November 17, 2024

Bits Blog: Microsoft’s Patent Strategy Against Android

When Samsung Electronics blinked last week, Microsoft scored another win in its campaign to strike patent-licensing deals with the makers of smartphones and tablets using Google’s Android software.

Samsung, the largest maker of Android products, will pay Microsoft an undisclosed fee for every smartphone and tablet it makes that uses Google’s free operating system.

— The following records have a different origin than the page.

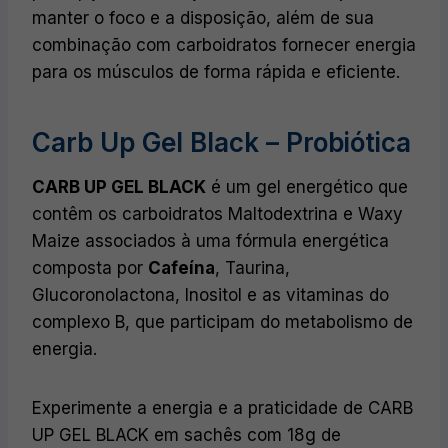
manter o foco e a disposição, além de sua
combinação com carboidratos fornecer energia
para os músculos de forma rápida e eficiente.
Carb Up Gel Black – Probiótica
CARB UP GEL BLACK
é um gel energético que
contêm os carboidratos Maltodextrina e Waxy
Maize associados à uma fórmula energética
composta por
Cafeína
, Taurina,
Glucoronolactona, Inositol e as vitaminas do
complexo B, que participam do metabolismo de
energia.
Experimente a energia e a praticidade de CARB
UP GEL BLACK em sachês com 18g de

Previously, Taiwan’s HTC, the second-largest maker of phones using Android, struck a patent-licensing deal with Microsoft.

Free, it seems, has its costs.

Google sees Microsoft as the ringleader in a shady cabal of competitors – “a hostile, organized campaign against Android by Microsoft, Oracle, Apple and other companies, waged through bogus patents,” David Drummond, Google’s chief legal officer, wrote in a blog post.

Not surprisingly, Microsoft views things differently. In an interview last Friday, Brad Smith, the company’s general counsel, said what is happening with patents in the smartphone market is merely a rerun of similar episodes in the past.

When Microsoft moved beyond personal computers into corporate, data-center computing, it licensed technology from its predecessors in the business market. In the last decade, Mr. Smith said, Microsoft has paid $4.5 billion in licensing fees to companies including I.B.M., Hewlett-Packard, Sun Microsystems (now part of Oracle), Cisco and Silicon Graphics.

“That’s the way the industry works and has always worked,” Mr. Smith said.

The rise of the smartphone has added a new layer of patent licenses for the cellphone business. The first layer – or “stack” of technology – was the basic radio technology for cellular communication.

The largest patent beneficiary in the radio layer is the leader in that technology, Qualcomm. The company collects about $20 on every smartphone produced, Mr. Smith estimates.

The second layer was media technology, allowing music and video to play on modern smartphones. Those patent-licensing fees are about $3 to $5 a phone, and go to a variety of companies, Mr. Smith said.

The next layer, he said, is the software layer – the computing operating systems that animate smartphones. The companies that have been working on that technology for years, like Apple and Microsoft, went first and developed software ideas that Android builds upon, according to Microsoft and Apple. And Android uses Java software technology, developed by its Sun unit, Oracle contends.

The inventors, Mr. Smith said, deserve to be compensated through reasonable patent royalties. Their claims have stirred controversy, he concedes, but he points out that was true as well of Qualcomm’s initial efforts to charge licensing fees for its radio technology.

“We’re seeing a licensing regime emerging for the software stack,” Mr. Smith said.

Google says the Microsoft campaign is not just bad for Android, but bad for the industry and consumers as well by substituting litigation and patent deal-making for innovation.

Mr. Smith disagreed. “Patent-licensing regimes allow companies to build on the shoulders of others,” he said. “It allows companies to use technology and ideas, after paying reasonable fees. They can spend their resources on new ideas instead of trying to figure out ways to invent around the work done by others. In that way, patent-licensing is very much pro-innovation.”